Document excerpt:
- - - - -
Let me summarize.

(1) Based on SL's observations, if you start from data containing binary
floating point numbers, round trip will be fine. We do not need an epsilon
approach, as converting the base 10 back to binary for comparison will
generate equal results. So all we need is xsi:type="double" so that we know
to do a floating point, not a string comparison. (This corresponds to
defaulting epsilon to 0.0d0 for such a test.)

(2) But if you start doing math, then the epsilon approach starts to
matter.  An example: Lat/lon are typically stored as fixed-point integers
in many formats. Converting those to floating point degrees in the infoset
involves math, and that math may work differently on different JVMs so the
epsilon approach makes sense. I would claim we not only need
xsi:type="double" (or xsi:type="float"), but also a test needs to be able
to specify an optional epsilon value.

(3) Lastly, some data is textual, and data will start out as base 10
textual floating point numbers. In that case, they aren't guaranteed to
round trip, might be different for different JVMs, so here the epsilon
approach is also needed.

I would suggest we not burden test writers with having to invent these
epsilon numbers. Rather there should be a few pre-canned settings such as
"zero" intended for use with binary data (Case (1)), "epsilon1" means a
very small epsilon used for each of double and float comparison (properly
chosen for each of those) intended to be as small as possible, while
tolerating JVM variations.  and  if we find it needed (but not at first) we
can add "epsilonCustom" which allows you to specify an epsilon value.

On Mon, Sep 25, 2023 at 10:45 AM McGann, Mike <mmcg...@owlcyberdefense.com>
wrote:

> I think two different topics came into this thread. One is "doing the
> math", and the other is "round-tripping".
- - - - -
Source information:

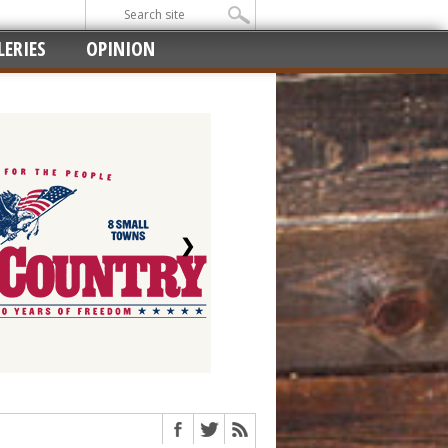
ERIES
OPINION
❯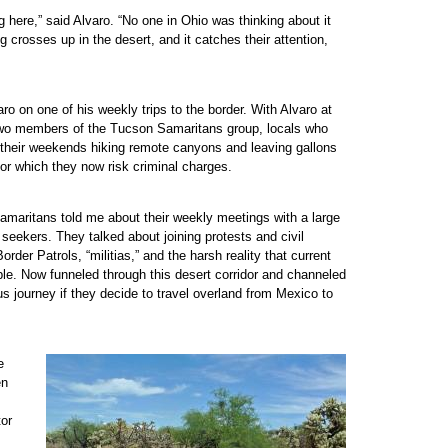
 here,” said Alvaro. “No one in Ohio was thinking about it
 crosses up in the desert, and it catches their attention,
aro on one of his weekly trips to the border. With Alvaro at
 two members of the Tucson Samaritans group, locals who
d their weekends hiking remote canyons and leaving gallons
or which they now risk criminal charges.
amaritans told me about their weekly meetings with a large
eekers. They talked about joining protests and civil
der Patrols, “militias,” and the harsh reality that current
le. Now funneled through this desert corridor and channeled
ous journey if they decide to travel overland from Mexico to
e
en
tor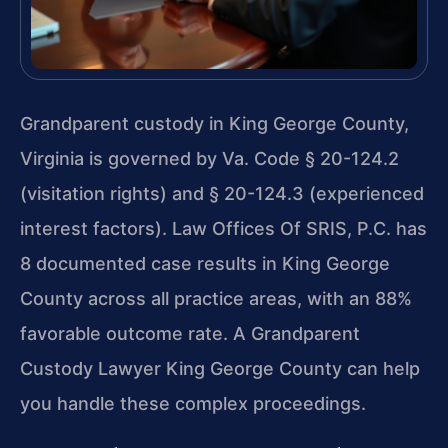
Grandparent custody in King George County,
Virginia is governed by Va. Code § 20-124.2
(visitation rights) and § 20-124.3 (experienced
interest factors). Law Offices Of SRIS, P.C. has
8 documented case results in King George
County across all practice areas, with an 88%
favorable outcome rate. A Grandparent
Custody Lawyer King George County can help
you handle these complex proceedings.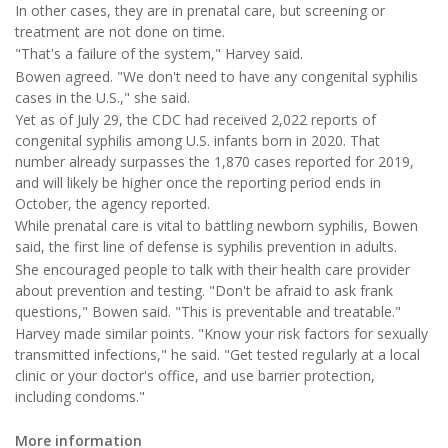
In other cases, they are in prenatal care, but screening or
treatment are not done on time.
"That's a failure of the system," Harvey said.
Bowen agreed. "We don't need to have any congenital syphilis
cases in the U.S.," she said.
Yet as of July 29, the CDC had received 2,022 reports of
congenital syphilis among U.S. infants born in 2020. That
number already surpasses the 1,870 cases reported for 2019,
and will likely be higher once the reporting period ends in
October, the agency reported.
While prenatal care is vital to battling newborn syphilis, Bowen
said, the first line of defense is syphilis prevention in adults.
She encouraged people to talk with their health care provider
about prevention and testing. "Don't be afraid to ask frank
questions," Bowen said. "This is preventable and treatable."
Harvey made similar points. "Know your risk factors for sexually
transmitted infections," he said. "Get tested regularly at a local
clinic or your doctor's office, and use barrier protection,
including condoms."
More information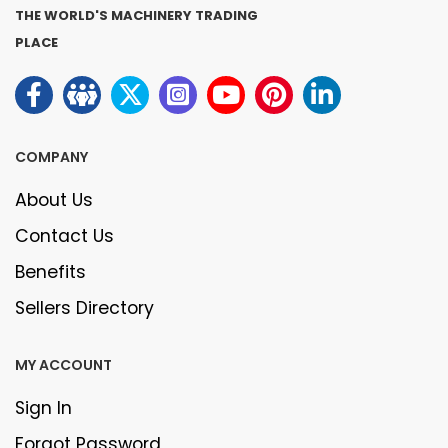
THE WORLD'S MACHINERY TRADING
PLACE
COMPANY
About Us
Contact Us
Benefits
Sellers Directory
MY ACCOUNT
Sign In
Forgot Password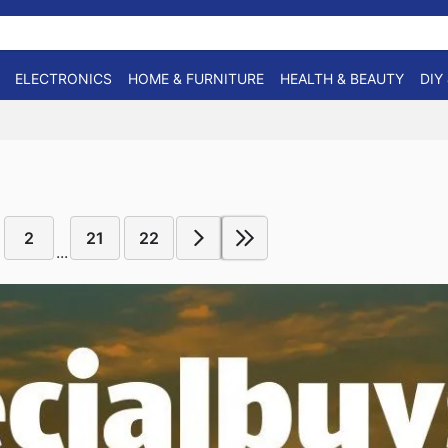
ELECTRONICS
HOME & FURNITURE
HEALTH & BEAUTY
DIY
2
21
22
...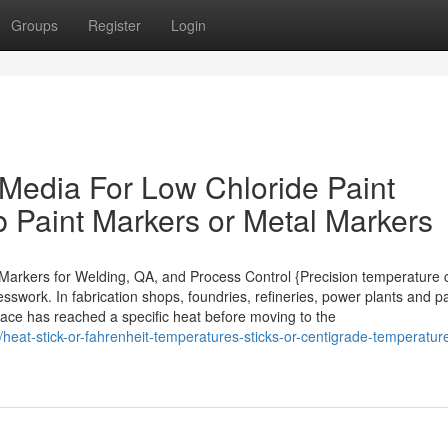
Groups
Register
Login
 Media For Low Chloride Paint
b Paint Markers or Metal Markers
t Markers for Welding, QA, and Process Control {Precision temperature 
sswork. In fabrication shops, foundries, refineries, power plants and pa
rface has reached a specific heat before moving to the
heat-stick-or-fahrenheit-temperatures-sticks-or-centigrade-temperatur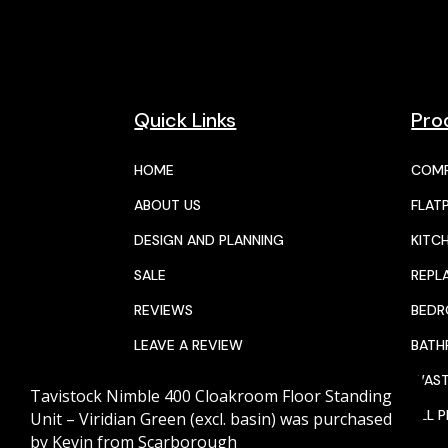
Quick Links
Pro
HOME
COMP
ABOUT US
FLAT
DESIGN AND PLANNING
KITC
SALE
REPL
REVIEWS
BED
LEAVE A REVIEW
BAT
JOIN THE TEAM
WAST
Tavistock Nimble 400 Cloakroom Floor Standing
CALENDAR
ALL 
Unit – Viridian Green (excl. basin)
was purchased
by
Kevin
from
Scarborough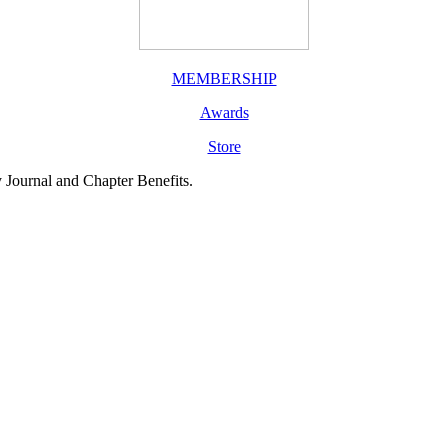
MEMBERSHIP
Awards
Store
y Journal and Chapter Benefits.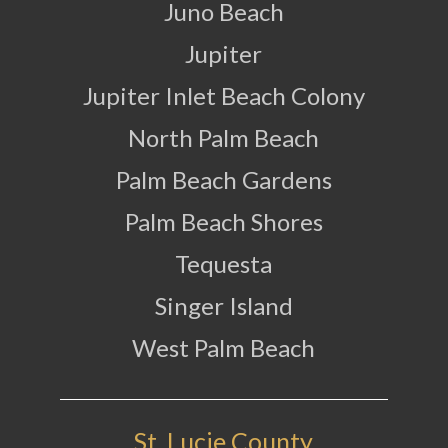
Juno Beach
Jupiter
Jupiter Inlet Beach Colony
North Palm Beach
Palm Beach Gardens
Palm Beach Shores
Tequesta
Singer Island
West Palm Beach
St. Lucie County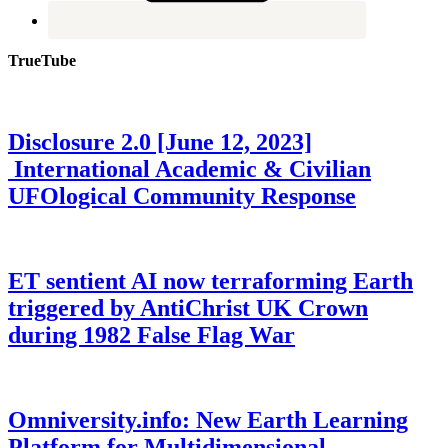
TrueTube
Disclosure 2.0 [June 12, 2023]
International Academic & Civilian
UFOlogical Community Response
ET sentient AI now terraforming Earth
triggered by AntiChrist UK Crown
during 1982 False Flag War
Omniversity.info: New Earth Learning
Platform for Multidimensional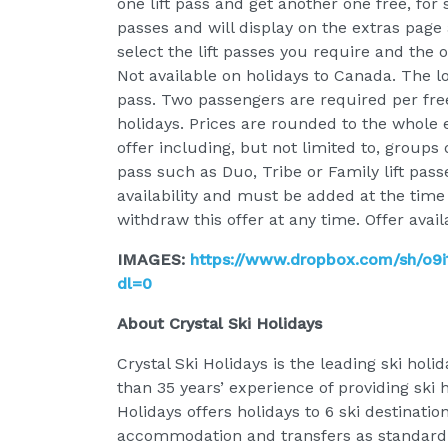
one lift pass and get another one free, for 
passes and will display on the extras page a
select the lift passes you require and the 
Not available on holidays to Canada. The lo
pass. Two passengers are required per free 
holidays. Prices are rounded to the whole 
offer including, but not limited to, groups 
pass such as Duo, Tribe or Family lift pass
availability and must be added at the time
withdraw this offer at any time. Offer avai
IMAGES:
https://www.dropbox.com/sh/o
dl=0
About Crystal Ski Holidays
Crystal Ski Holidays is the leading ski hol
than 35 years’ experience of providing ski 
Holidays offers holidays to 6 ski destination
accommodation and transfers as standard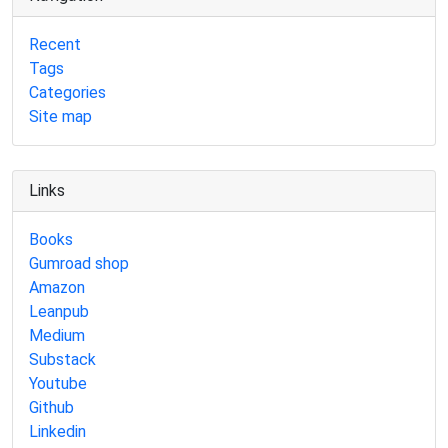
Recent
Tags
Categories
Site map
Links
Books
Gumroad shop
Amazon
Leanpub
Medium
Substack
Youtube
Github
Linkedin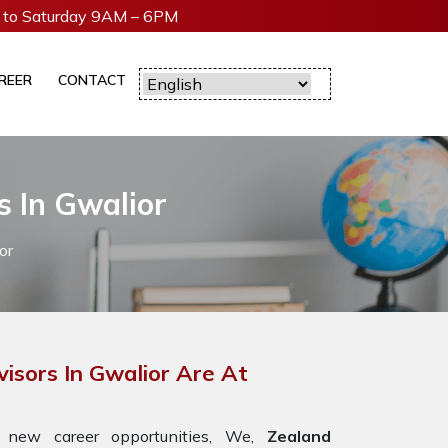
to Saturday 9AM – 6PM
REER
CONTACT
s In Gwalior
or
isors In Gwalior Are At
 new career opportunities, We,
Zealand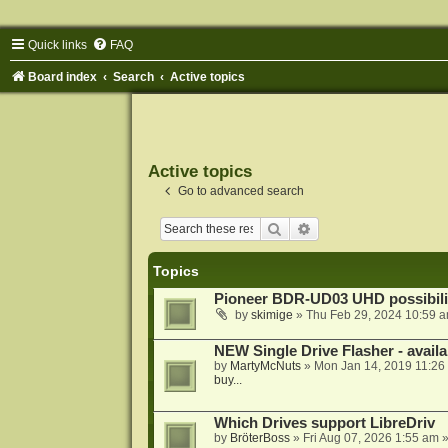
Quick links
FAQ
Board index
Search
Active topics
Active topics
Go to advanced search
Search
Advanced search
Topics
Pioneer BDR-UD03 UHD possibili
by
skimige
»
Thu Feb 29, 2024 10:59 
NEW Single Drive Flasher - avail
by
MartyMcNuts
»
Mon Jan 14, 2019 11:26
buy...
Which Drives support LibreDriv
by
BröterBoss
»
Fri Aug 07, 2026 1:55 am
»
- - - - -
Requirement: Write out the passage in the post about floating-point epsilon comparisons from "(2) But if you" up to and including "optional epsilon value.", word for word. The records have no part in this work.

Result:
(2) But if you start doing math, then the epsilon approach starts to
matter.  An example: Lat/lon are typically stored as fixed-point integers
in many formats. Converting those to floating point degrees in the infoset
involves math, and that math may work differently on different JVMs so the
epsilon approach makes sense. I would claim we not only need
xsi:type="double" (or xsi:type="float"), but also a test needs to be able
to specify an optional epsilon value.